News of Moderna delays 'disappointing'

Meanwhile, drug-manufacturer Moderna announced Friday it would be delaying some deliveries to Canada in February, expecting to ship anywhere from 20 to 25 per cent less product next month.

In a statement to CBC News, a spokesperson for Ontario's Minister of Health Christine Elliott called the news "disappointing," but couldn't say what impact it will have on the province's vaccination plans, or whether it will still meet its deadline for immunizing people in all vulnerable settings by Feb. 15.

"The latest of several updates over the past few weeks is that Ontario's allocation vaccines for February is substantially less than what was first communicated," Alexandra Hilkene said.

"This is disappointing news from the federal government and we are once again determining the impact further reductions will have on Ontario's vaccination rollout."

Simcoe-Muskoka waiting for variant lab results

Meanwhile, on Friday, Dr.
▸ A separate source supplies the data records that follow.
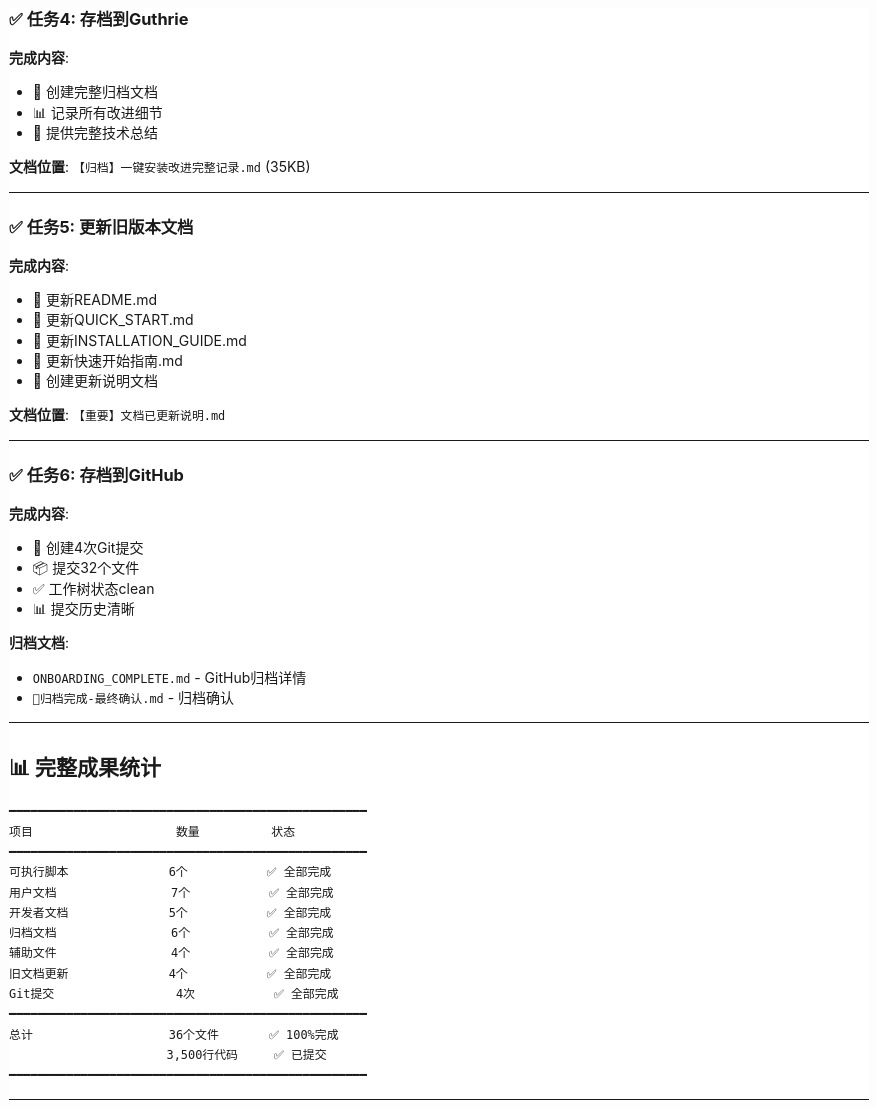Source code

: ### ✅ 任务4: 存档到Guthrie

**完成内容**:
- 📝 创建完整归档文档
- 📊 记录所有改进细节
- 🎯 提供完整技术总结

**文档位置**: `【归档】一键安装改进完整记录.md` (35KB)

---

### ✅ 任务5: 更新旧版本文档

**完成内容**:
- 🔄 更新README.md
- 🔄 更新QUICK_START.md
- 🔄 更新INSTALLATION_GUIDE.md
- 🔄 更新快速开始指南.md
- 📝 创建更新说明文档

**文档位置**: `【重要】文档已更新说明.md`

---

### ✅ 任务6: 存档到GitHub

**完成内容**:
- 🔄 创建4次Git提交
- 📦 提交32个文件
- ✅ 工作树状态clean
- 📊 提交历史清晰

**归档文档**:
- `ONBOARDING_COMPLETE.md` - GitHub归档详情
- `🎊归档完成-最终确认.md` - 归档确认

---

## 📊 完整成果统计

```
━━━━━━━━━━━━━━━━━━━━━━━━━━━━━━━━━━━━━━━━━━━━━━━━━━
项目                    数量          状态
━━━━━━━━━━━━━━━━━━━━━━━━━━━━━━━━━━━━━━━━━━━━━━━━━━
可执行脚本              6个           ✅ 全部完成
用户文档                7个           ✅ 全部完成
开发者文档              5个           ✅ 全部完成
归档文档                6个           ✅ 全部完成
辅助文件                4个           ✅ 全部完成
旧文档更新              4个           ✅ 全部完成
Git提交                 4次           ✅ 全部完成
━━━━━━━━━━━━━━━━━━━━━━━━━━━━━━━━━━━━━━━━━━━━━━━━━━
总计                   36个文件       ✅ 100%完成
                      3,500行代码     ✅ 已提交
━━━━━━━━━━━━━━━━━━━━━━━━━━━━━━━━━━━━━━━━━━━━━━━━━━
```

---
Colin Lee, the Simcoe-Muskoka Health Unit's associate medical officer, said his region was waiting for upwards of 100 samples of the virus to be screened for variants by Public Health Ontario.

Mid-week, the health unit said 99 cases of COVID-19 in the region "have had a positive first screening test for a variant of concern" but still needed genome sequencing for confirmation. 

The area has definitively confirmed the presence of six cases of the B117 variant at Roberta Place long-term care home, where a devastating outbreak has killed 51 residents. 

A seventh case of the variant was also found in "an individual who had close contact with a person who is also part of the COVID-19 outbreak at Bradford Valley Care Community." 

Among the cases undergoing genome sequencing, two also come from people who have "no known link" to the previously confirmed cases. 

They are "not related to the first, second or third generation of infections from the Roberta Place cluster" and not travel-related "as far as we can see," Lee said Friday.